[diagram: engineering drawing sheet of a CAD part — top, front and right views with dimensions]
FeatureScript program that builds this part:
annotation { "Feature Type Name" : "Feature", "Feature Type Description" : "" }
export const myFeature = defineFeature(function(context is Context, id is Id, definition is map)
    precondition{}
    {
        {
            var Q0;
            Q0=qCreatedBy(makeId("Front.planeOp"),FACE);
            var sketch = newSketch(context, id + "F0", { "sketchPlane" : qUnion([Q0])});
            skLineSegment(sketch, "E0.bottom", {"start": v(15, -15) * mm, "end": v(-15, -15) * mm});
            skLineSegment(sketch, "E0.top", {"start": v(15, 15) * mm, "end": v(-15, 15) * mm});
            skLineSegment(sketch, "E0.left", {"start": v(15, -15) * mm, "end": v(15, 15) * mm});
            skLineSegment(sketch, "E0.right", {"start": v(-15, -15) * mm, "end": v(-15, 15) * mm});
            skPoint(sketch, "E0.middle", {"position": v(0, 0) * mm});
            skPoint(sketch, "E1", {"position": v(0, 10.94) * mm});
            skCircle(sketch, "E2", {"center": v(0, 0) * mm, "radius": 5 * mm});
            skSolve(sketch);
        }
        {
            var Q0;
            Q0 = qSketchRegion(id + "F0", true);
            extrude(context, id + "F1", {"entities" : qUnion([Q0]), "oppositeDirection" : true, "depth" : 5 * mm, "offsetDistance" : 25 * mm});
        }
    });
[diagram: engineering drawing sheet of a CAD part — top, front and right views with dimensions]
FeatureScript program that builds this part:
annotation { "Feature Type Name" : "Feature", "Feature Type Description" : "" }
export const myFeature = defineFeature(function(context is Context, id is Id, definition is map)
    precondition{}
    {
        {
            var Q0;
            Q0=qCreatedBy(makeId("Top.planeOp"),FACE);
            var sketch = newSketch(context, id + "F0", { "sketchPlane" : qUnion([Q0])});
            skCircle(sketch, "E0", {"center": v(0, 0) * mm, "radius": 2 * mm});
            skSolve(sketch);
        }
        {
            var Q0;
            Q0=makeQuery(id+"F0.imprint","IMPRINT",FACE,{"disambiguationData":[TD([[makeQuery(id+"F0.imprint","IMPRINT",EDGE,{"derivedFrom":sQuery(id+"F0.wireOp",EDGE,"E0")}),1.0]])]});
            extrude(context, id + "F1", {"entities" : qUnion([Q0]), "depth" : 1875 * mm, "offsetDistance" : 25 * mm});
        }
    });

****************************************

(Written request): Can you pick out and copy every line of the data above that contains the string "planeOp", matching case exactly?

(Solution for this exercise):
            Q0=qCreatedBy(makeId("Front.planeOp"),FACE);
            Q0=qCreatedBy(makeId("Top.planeOp"),FACE);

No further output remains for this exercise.